PS: For code efficiency is even worse... especially when people starts doing "optimizations" without using a decent (i.e. passive) profiler first. I've seen a major code rewrite because of a single operation that was O(n^2) and taking 99.9% of cpu time and could have been coded as O(1) with minimal impact on the rest of the program.
After the change computation in one use case went down from 25 minutes to 3 seconds (and those were mostly the update of the progress bar that was added to inform users that the system wasn't indeed dead).

13. noopJan 12, 2011

Yes, profilers are useless in most cases. Problem is that good programmer will use correct and efficient method from the start and bad programmer can't improve by only using a profiler or come other tool, instead of reading some good books.
Existence of profilers and optimizing compilers is being used as excuse for writing sloppy code. Today many students are taught: "write working code first, think about speed later( usually never )".
P.S. Sorry for bad english.

14. OisĂ­nJun 12, 2012

@noop:
"Existence of profilers and optimizing compilers is being used as excuse for writing sloppy code. Today many students are taught: “write working code first, think about speed later( usually never )”."

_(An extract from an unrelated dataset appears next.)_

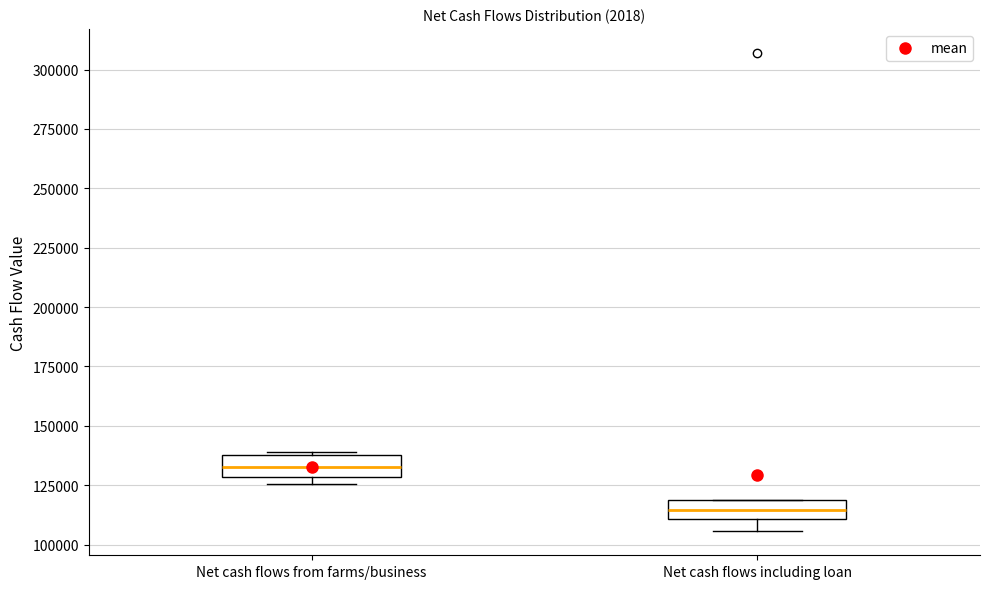

Reading left to right, read every box against the y-axis: the position of its median line, the range the box covers, and the ends of its whiskers. The values are not printed on the chart, so give them approximately, as read against the axis.

Net cash flows from farms/business: median 135000, box 130000 to 140000, whiskers 125000 to 140000
Net cash flows including loan: median 115000, box 110000 to 120000, whiskers 105000 to 120000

People are taught this for a good reason. If you try to write "correct and efficient" code from the start as you recommend, you are making your task artificially more difficult, and therefore increasing the likelihood of making errors.

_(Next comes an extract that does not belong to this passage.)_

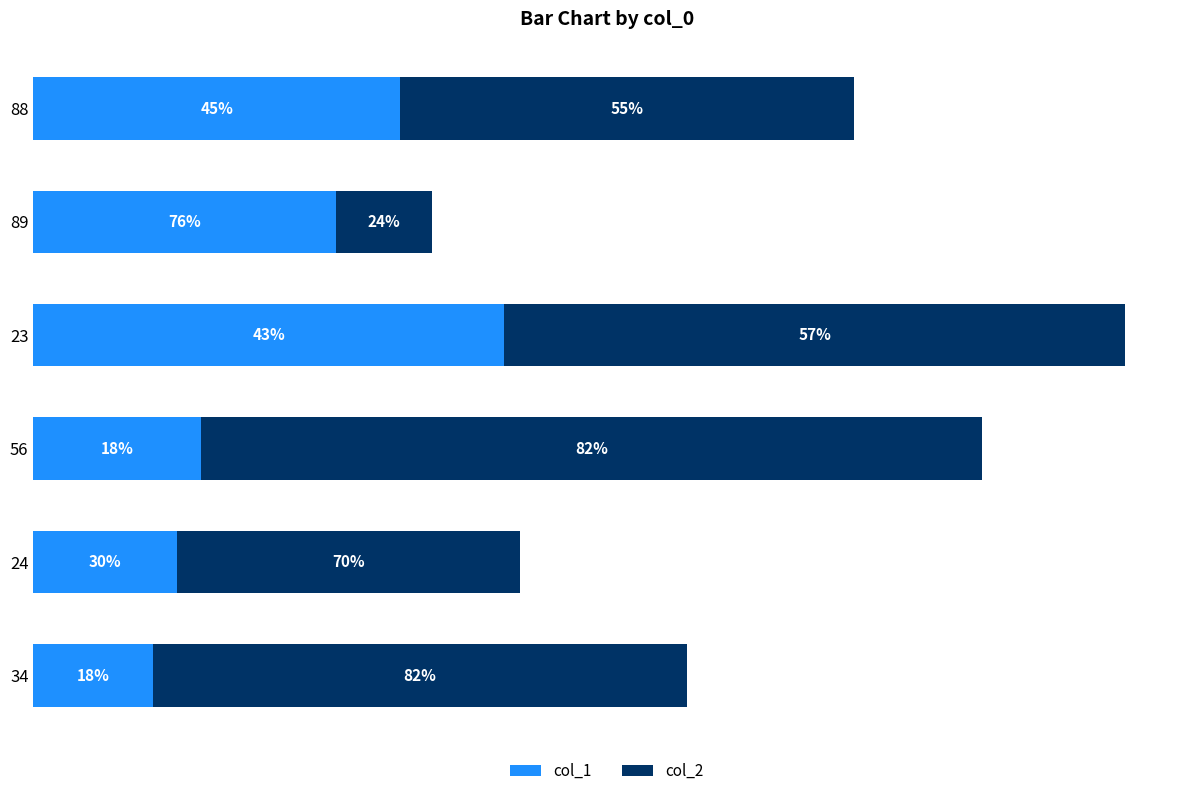

What are all the series names shown in the legend?

col_1, col_2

Instead, a more robust approach would be to focus on writing correct code first, with some decent test coverage, before reviewing your design and code and refactoring/optimising.

This is not to say that you should purposely write "sloppy" code or reject all thoughts of performance, just that the focus should not be on writing optimal code in the first pass. To presume that you can write correct and well-optimised code on the first attempt is optimistic and rather dangerous.

Going back to profilers, I don't buy the idea that they only help people to solve trivial optimisation problems.
A more important use is to justify where optimisation is worthwhile.

For example, imagine a programmer comes to a team meeting claiming that some important feature was currently taking O(n^3) time when it could be O(n log n) with another algorithm, and that we should replace the algorithm immediately.
Someone raises their hand and asks how much time this would save. Nobody answers, so the programmer does a profiling run and discovers that the "slow" algorithm currently takes 50ms, which is dwarfed by the slow network queries that are performed immediately afterwards.

Like any tool, profilers can be misused, but they certainly have some value.